Karyn Healey has been an artist for many years, working as a graphic designer, a community art advocate, and adjunct faculty member teaching design and typography. In 2010, she shifted her focus to oil painting and has been developing different styles for a variety of subject matter ever since. Observing life, and specifically social issues in the Lowcountry, through perceptual painting and social realism has become her focus. She recently created a series called Women’s Work which explores the female experience.
Alan Jackson is originally from Savannah, Georgia. He graduated from the University of Florida, School of Architecture in 1975 and worked in a series of architectural offices in Savannah, Beaufort, Kiawah Island and Charleston. He has lived in Charleston since 1979. He is a LEED accredited professional architect and formerly a partner in the architecture firm McKellar & Associates. He now has a private practice. He has an interest in abstract expressionism and minimalist artwork. His artistic efforts have developed out of an interest in deconstructing architectural drafting and rendering techniques and reassembling them into simply composed and precisely rendered non-representational drawings. He is represented by The George Gallery and has been shown at the Corrigan Gallery, Mitchell Hill Gallery, The Vendue, and the Piccolo Spoleto Juried Art Show at the City Gallery. He recently collaborated with Hirona Matsuda on “Wall Line 2” a site specific installation at ArtFields in Lake City. Jackson lives in Mt. Pleasant with Pat, his wife.
Hirona Matsuda grew up in North Carolina with her two siblings in a house that served as her parents’ business as well as their home. She moved to Charleston, South Carolina to attend the College of Charleston and set up her studio in the downtown arts district after graduation. She curated her first show in 2007 and has shown work in many local and regional exhibits including a solo show at the Ethredige Center at USCA. She has also collaborated on several large scale installations and set designs with local artists, among them, Alan Jackson. Using primarily found and salvaged objects, Matsuda refocuses the viewer’s attention on things that have been deemed useless and of no aesthetic value. Her themes reflect on her life growing up as well as her immediate surroundings. The assembled compositions are a delicate balance of color and texture and light and shadow.

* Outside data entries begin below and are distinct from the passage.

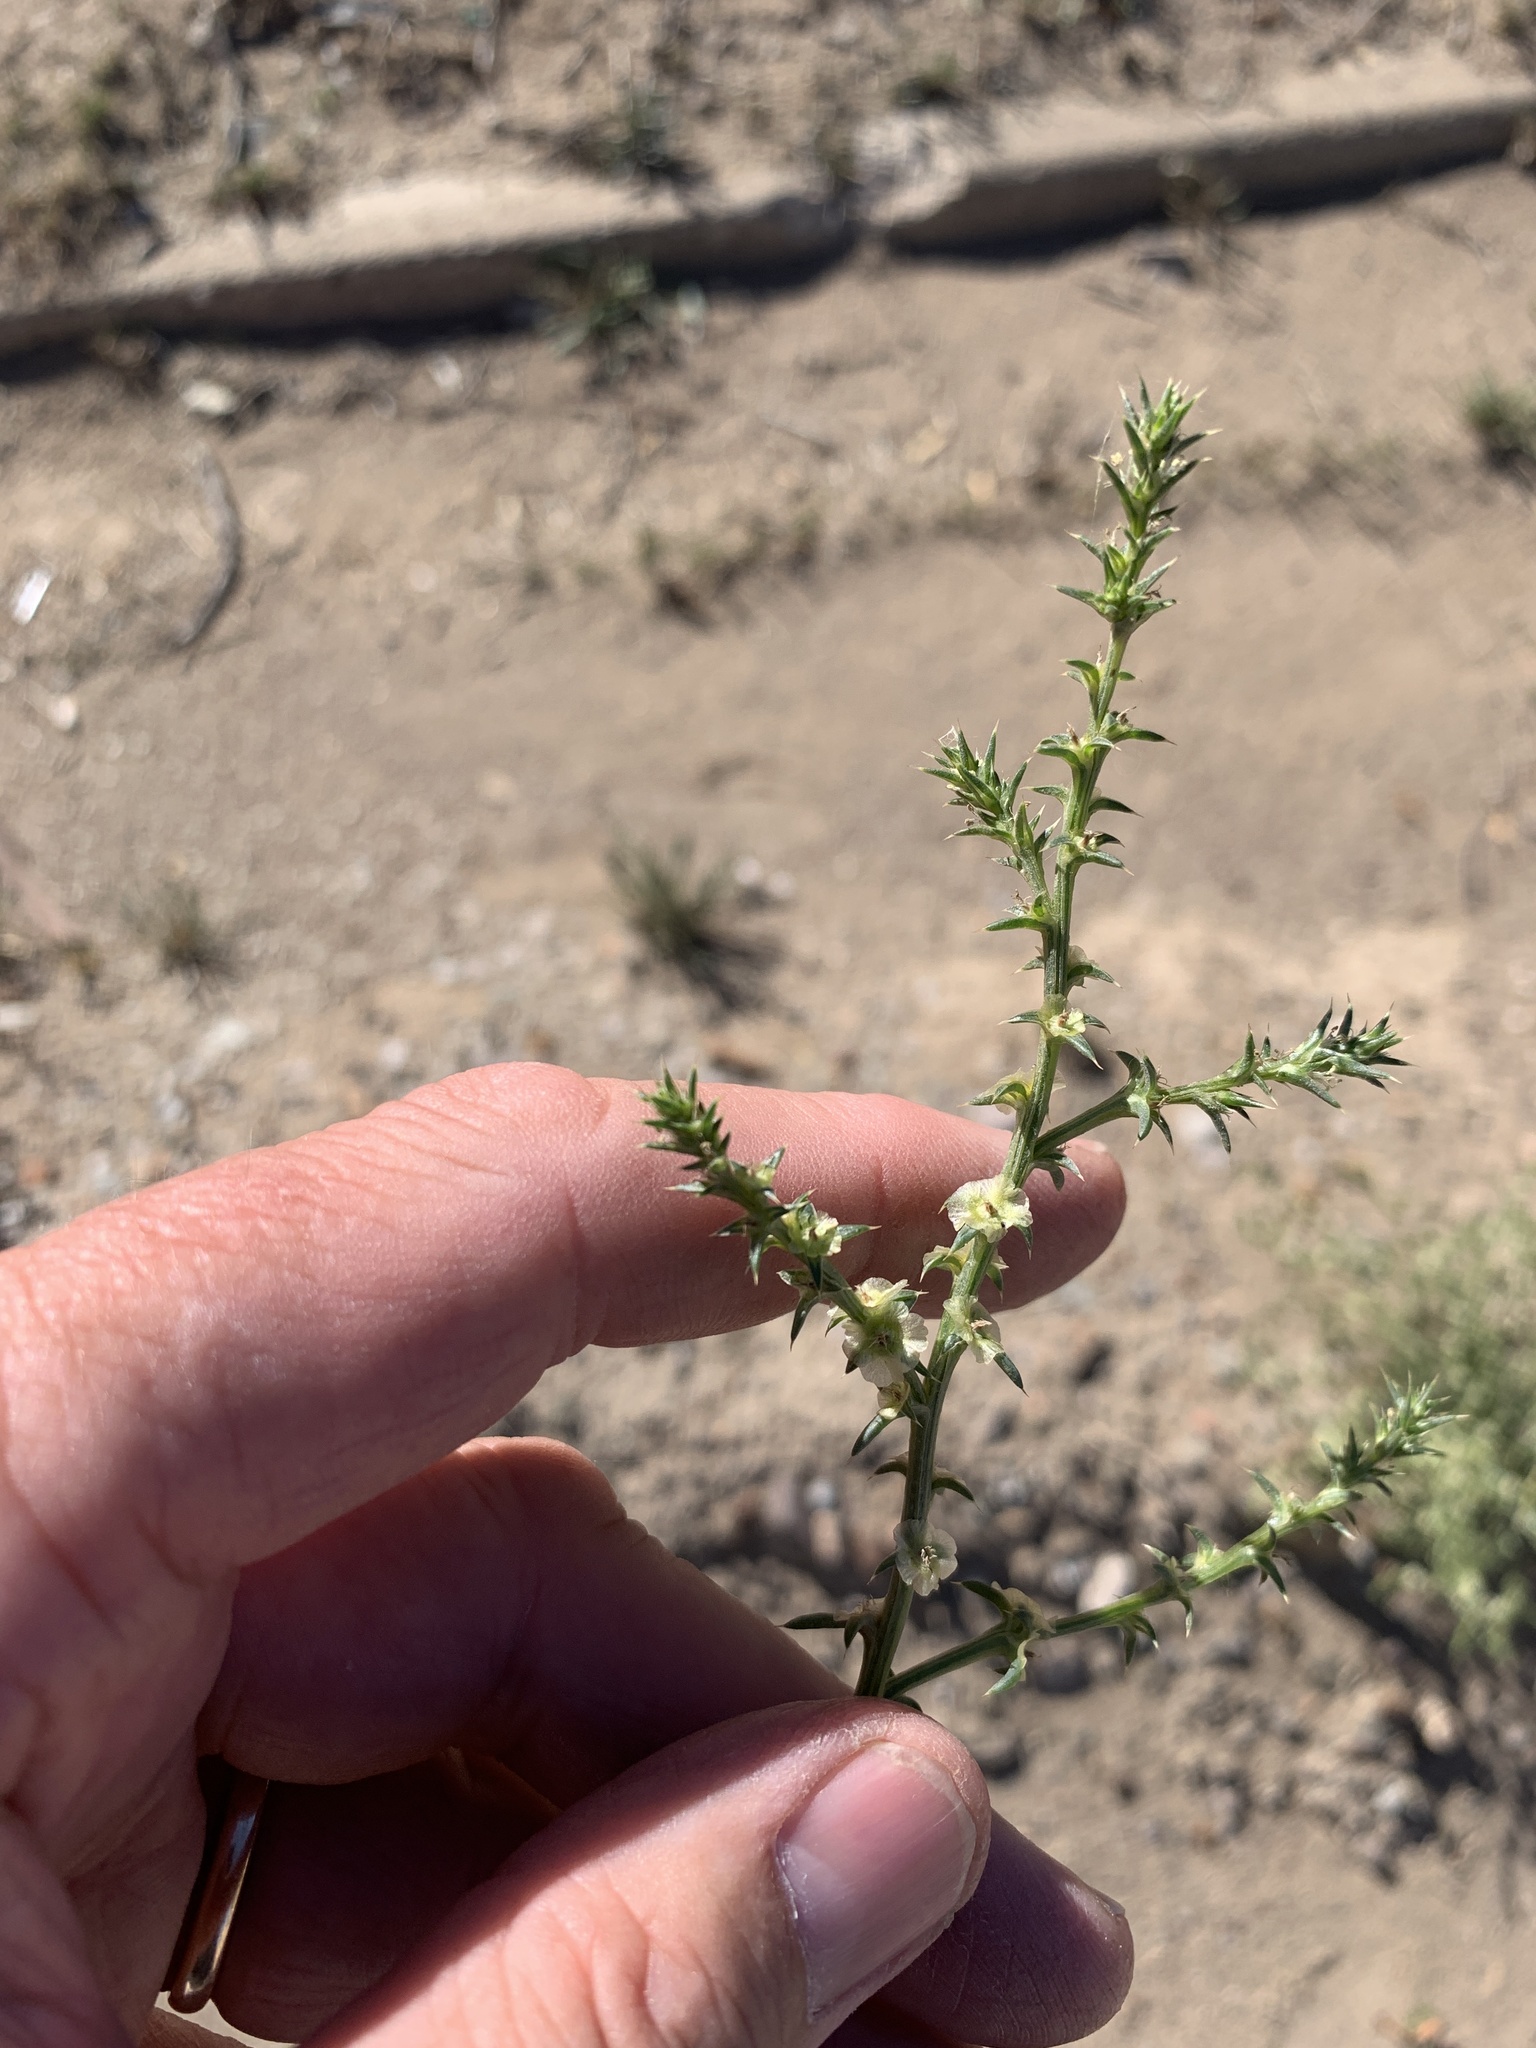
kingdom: Plantae
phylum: Tracheophyta
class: Magnoliopsida
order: Caryophyllales
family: Amaranthaceae
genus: Salsola
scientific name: Salsola kali
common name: Saltwort
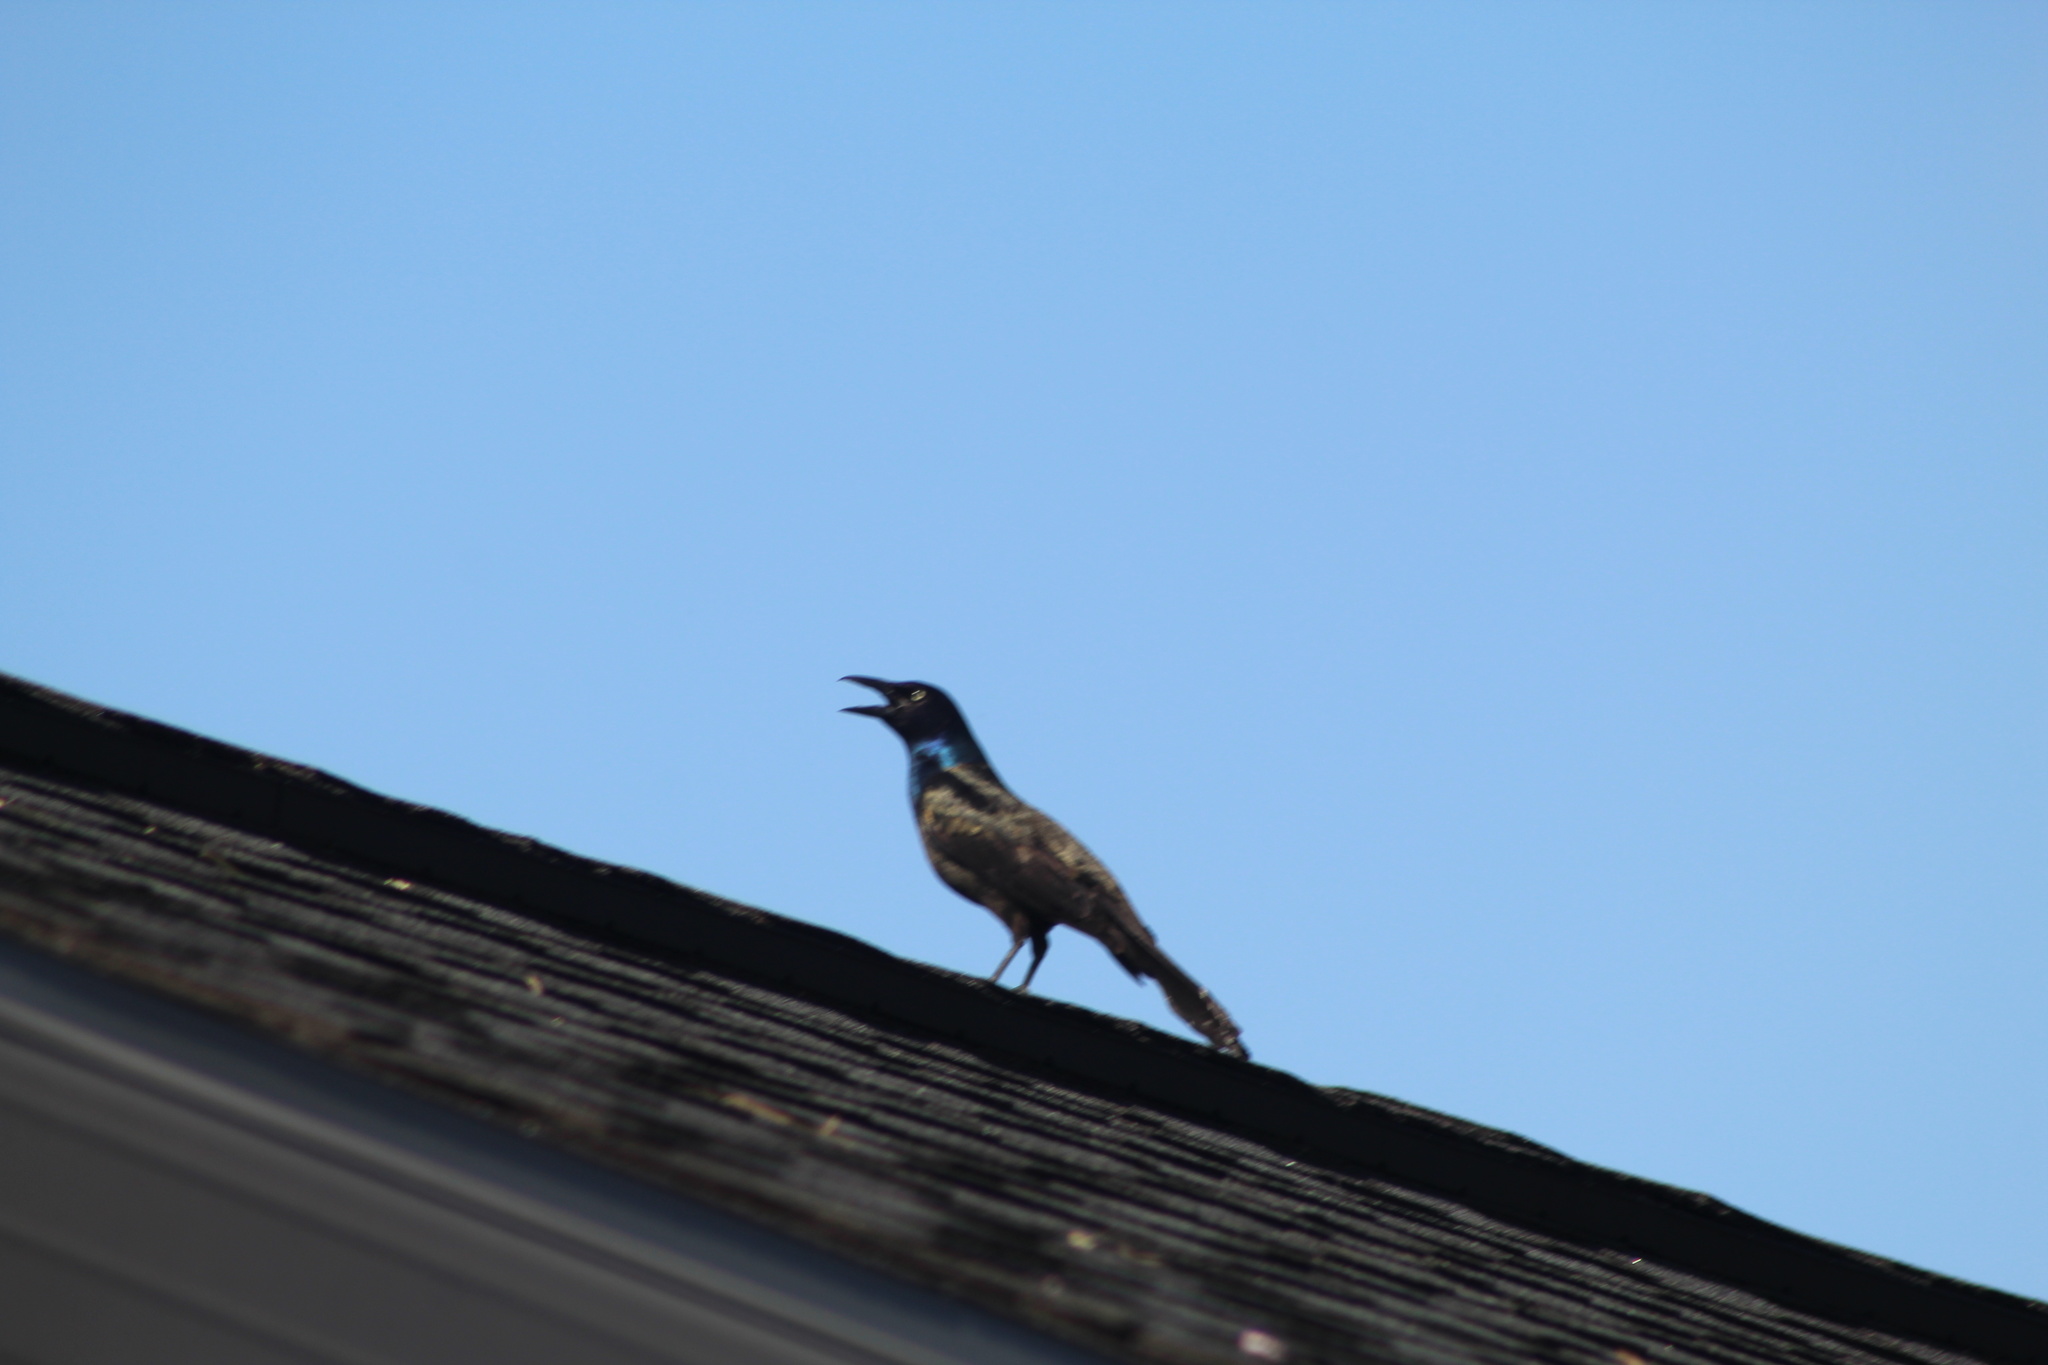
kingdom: Animalia
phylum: Chordata
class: Aves
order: Passeriformes
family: Icteridae
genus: Quiscalus
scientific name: Quiscalus quiscula
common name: Common grackle
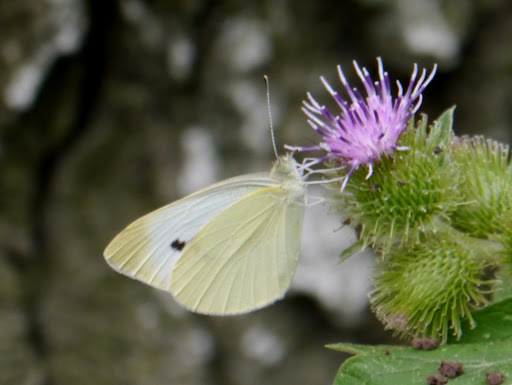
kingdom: Animalia
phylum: Arthropoda
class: Insecta
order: Lepidoptera
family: Pieridae
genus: Pieris
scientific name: Pieris rapae
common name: Small white
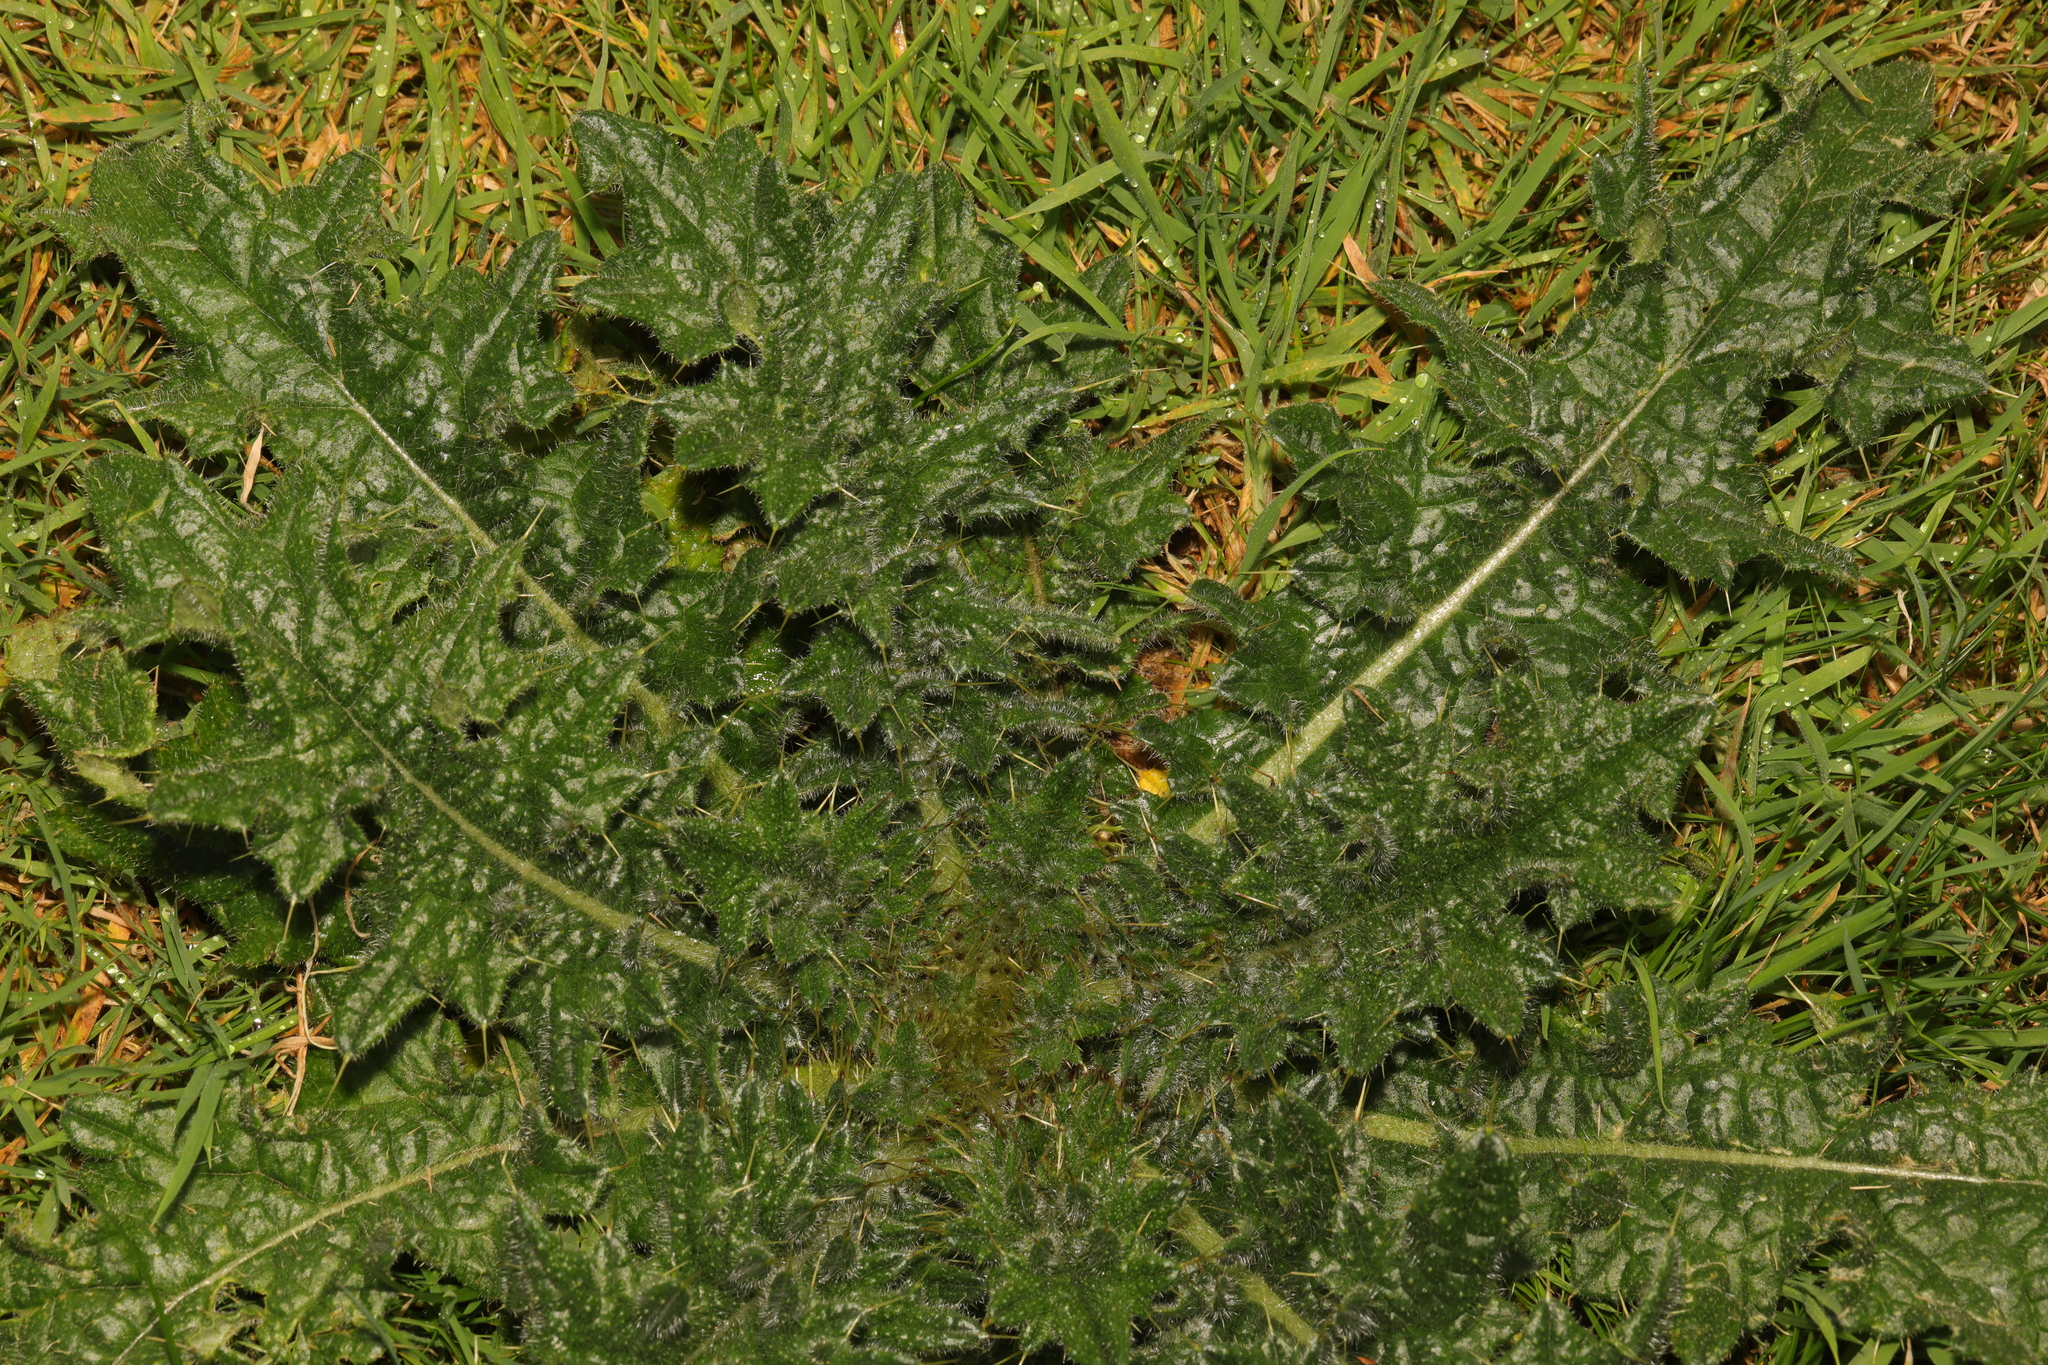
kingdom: Plantae
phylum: Tracheophyta
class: Magnoliopsida
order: Asterales
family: Asteraceae
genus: Cirsium
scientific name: Cirsium vulgare
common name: Bull thistle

Fletcher Williams III is a Charleston-based interdisciplinary artist whose theoretical and conceptual art making practice is rooted in a southern vernacular, which he finds essential to documenting the unweaving of Charleston’s social and cultural fabric. Williams studied drawing, painting, print making, graphic design, and sculpture at The Cooper Union, where he received a BFA in 2010 and worked for several years thereafter as a freelance graphic designer. While the core of Williams’ education focused on the visual arts, a significant portion of his education was dedicated to studying ritual theory through the lenses of anthropology and sociology. These concepts play an important role in his later works. In 2013, Williams returned to Charleston and began creating multimedia objects and installations that explore historical and contemporary African American narratives of culture and utility that are unique to the Lowcountry.